Lastly, the asymptomatic patient has no pain or discomfort to compel adherence. It is no surprise that oral contraceptives have adherence rates which exceed 90 percent, while drugs that attack hypertension or high cholesterol have adherence rates of less than 50 percent.

It is painfully obvious that simply improving the overall availability of prescription medications via Medicare benefits or discount cards will not necessarily result in improved health outcomes and may even result in an increase in hospitalizations and nursing-home admissions, as more patients are left to fend for themselves in managing complex self-care requirements. Prescribing complicated regimens without proper education and ongoing surveillance is akin to providing patients with a scalpel and an instruction sheet for do-it-yourself surgery at home. A hazardous outcome is virtually guaranteed.

At the heart of the problem lies the traditional model for ambulatory care, in which physicians diagnose illness and provide consultative advice in the form of prescriptions and orders. There is typically little or no follow-up until the next office visit, when the effects of noncompliance may have already set in.

So how do we ensure that seniors are receiving the quality care they deserve while tax dollars are used in a cost-effective manner? The solutions may be closer to home than we realize.

Those of us who are caregivers to others with disease must take a more active role in educating ourselves as to the health care requirements of loved ones. We need to understand their medication regimens, monitor adherence and not hesitate to contact providers when questions or concerns arise.
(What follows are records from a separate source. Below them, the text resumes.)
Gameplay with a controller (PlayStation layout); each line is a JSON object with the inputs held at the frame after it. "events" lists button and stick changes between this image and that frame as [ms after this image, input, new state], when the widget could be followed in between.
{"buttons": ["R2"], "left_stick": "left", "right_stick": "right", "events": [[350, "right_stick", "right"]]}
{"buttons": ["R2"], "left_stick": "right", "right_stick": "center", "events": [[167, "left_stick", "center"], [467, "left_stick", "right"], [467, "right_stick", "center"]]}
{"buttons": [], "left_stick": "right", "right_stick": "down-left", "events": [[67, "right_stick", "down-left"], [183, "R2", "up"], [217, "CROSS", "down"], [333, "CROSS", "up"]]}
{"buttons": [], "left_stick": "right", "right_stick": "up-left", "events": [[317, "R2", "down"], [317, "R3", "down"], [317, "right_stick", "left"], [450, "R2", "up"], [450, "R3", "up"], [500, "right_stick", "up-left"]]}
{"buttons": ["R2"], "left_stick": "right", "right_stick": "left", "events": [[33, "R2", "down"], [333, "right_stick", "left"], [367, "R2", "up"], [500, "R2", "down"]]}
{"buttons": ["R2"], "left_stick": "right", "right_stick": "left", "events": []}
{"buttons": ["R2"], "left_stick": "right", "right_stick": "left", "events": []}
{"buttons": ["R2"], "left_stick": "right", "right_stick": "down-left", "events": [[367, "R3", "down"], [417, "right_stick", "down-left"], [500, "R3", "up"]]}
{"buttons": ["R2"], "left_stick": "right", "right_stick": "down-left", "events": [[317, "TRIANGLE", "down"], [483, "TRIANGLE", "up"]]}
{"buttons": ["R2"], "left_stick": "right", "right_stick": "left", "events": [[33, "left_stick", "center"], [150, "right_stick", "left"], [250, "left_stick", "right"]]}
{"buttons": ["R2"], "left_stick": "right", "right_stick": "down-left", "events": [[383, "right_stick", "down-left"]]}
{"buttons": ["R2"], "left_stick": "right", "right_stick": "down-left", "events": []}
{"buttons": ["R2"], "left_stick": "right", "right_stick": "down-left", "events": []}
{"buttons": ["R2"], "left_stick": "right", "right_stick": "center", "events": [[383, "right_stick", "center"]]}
The pharmaceutical industry, well represented in this region, needs to improve its efforts to discover and develop drugs whose format may improve adherence. For example, it is easier to be compliant if you have to take only one pill daily. Improved compliance equals increased drug sales.

Our universities and colleges should initiate research into methods to promote adherence, and medical schools can educate new physicians on the value of properly instructing and monitoring patients between visits.

Finally, health insurers must realize that the primary care physician is the person best suited to educate, advise and monitor the patient. Doctors should not be expected to provide these services for free, and new reimbursement methodologies need to be designed to properly compensate physicians for managing chronic patients' disease. After all, avoided hospitalizations greatly increase the financial viability and profitability of insurers. That, in turn, benefits their customers.

Only through measures such as these will seniors truly benefit from improved access to prescription medications. Merely flinging more drugs at people with disease may result in an outcome society can ill- afford.

Adee Feinstein is CEO of Clinication, Inc., an RTP-based health information technology developer.